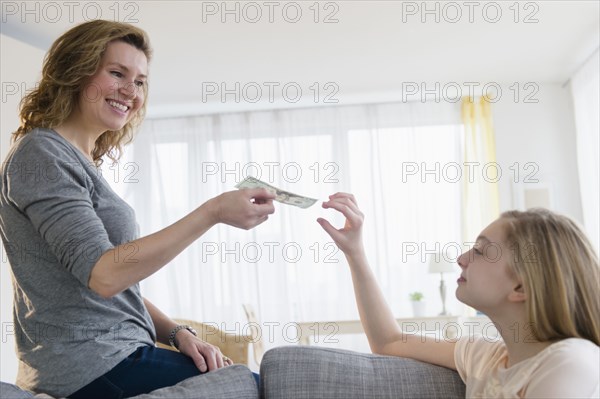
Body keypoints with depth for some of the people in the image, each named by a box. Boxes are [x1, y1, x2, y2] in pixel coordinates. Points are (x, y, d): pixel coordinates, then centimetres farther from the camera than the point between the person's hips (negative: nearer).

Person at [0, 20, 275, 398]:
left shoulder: (83, 164, 16)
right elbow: (103, 274, -22)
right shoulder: (41, 154, -11)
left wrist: (178, 333, 0)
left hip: (117, 358, 8)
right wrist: (213, 212, -23)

Task instructions - Word-for-word transcript, pictures excluded: copy all the material above.

Result for this task -
Body keypoints with depth for some of the people in the image, each named by a box. Boxes are [x1, y1, x2, y2] in pixel coordinates. Points are (x, y, d): pixel coordinates, then centimetres farther from the camera than the point between the person's hips (negative: nearer).

Person at [0, 20, 275, 398]:
left shoulder: (83, 164, 16)
right elbow: (103, 274, -22)
right shoulder: (41, 154, -11)
left wrist: (178, 333, 0)
left hip: (117, 358, 8)
right wrist: (213, 212, -23)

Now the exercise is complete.